══ WORKING DATA ══

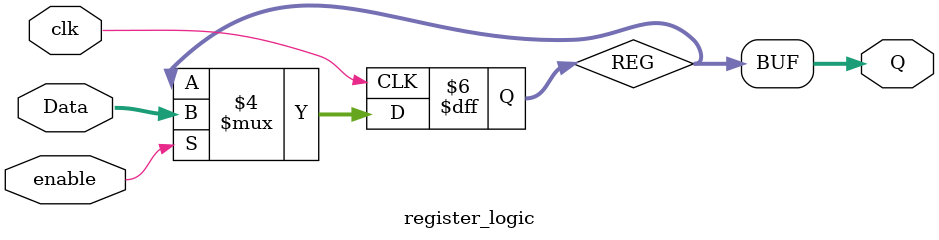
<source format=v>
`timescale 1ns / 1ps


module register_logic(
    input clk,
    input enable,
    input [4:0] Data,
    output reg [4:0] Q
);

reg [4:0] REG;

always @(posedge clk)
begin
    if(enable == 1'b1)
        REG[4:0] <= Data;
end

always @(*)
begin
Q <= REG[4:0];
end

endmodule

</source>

═══
══ WORKING DATA ══

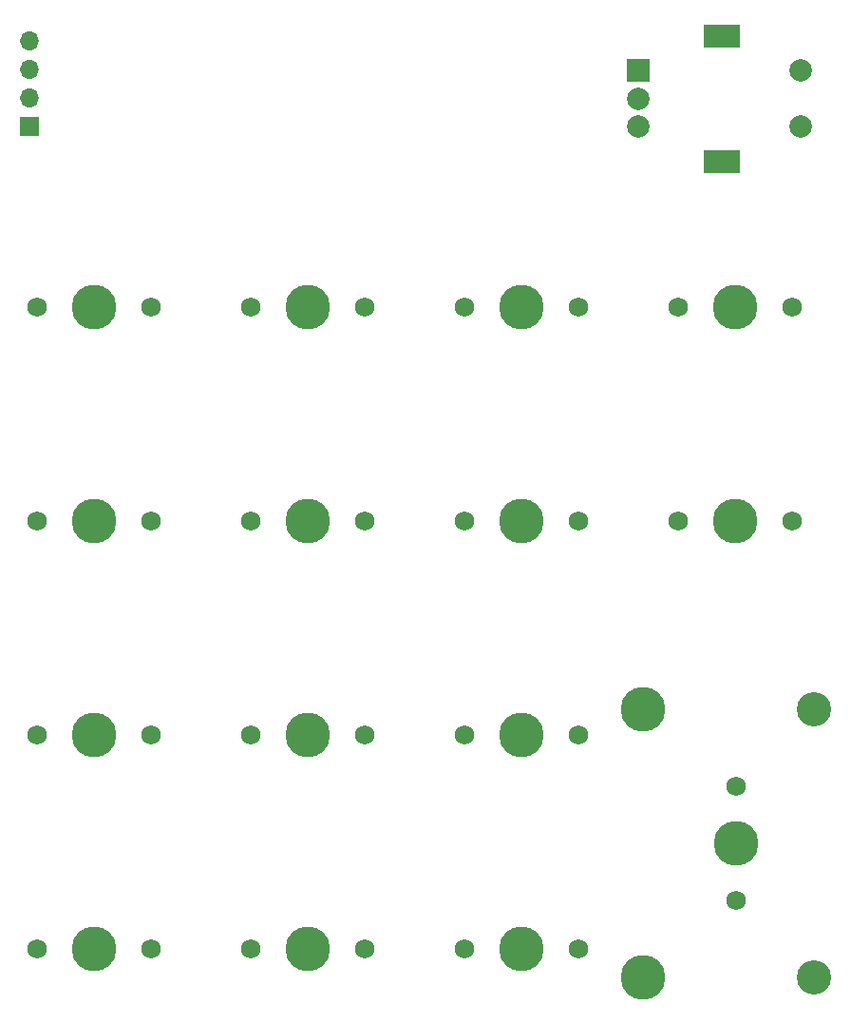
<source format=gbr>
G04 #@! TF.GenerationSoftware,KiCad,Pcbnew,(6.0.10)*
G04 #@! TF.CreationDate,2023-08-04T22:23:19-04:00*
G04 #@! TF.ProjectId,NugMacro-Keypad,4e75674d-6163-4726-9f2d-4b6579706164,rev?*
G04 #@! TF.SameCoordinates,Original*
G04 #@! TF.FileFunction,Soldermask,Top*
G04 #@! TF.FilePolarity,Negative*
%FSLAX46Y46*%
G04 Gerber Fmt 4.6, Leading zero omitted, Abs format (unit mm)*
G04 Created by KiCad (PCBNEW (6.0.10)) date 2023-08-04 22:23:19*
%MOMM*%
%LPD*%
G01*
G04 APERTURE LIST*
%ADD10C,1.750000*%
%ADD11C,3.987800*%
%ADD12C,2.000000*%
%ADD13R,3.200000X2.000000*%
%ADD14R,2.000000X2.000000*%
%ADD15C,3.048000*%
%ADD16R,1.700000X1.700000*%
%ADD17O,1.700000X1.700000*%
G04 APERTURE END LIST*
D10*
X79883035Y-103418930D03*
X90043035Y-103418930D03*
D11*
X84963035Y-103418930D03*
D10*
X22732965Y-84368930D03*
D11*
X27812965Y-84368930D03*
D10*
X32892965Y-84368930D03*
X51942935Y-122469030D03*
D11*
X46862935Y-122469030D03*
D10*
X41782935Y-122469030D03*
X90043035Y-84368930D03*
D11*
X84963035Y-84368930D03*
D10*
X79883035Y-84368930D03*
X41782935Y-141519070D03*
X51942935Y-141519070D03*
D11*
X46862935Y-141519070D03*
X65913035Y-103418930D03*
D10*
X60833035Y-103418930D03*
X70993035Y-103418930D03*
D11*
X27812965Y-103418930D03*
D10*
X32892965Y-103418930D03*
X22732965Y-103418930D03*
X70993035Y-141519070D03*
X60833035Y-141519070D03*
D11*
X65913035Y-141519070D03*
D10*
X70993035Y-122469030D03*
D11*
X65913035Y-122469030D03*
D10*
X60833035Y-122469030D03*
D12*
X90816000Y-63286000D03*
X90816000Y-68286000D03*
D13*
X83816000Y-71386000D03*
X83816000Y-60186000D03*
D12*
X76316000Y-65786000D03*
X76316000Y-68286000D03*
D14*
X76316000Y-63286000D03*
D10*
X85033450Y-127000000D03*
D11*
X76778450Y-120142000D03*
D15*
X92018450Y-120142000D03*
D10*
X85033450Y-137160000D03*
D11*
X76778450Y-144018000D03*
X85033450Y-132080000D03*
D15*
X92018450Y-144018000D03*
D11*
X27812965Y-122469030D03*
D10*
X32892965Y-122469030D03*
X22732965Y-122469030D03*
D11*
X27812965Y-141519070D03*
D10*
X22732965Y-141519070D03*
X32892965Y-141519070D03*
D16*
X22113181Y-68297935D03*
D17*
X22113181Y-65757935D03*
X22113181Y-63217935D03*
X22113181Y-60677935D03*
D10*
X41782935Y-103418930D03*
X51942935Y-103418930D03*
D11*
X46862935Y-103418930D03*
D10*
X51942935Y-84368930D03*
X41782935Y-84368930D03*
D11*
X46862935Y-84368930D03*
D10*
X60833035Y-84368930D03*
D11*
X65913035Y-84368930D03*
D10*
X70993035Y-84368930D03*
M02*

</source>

═══

WORK TASK —
Only the lines that contain the string "APERTURE" should be copied from the entries above.

ANSWER SPACE —
G04 APERTURE LIST*
G04 APERTURE END LIST*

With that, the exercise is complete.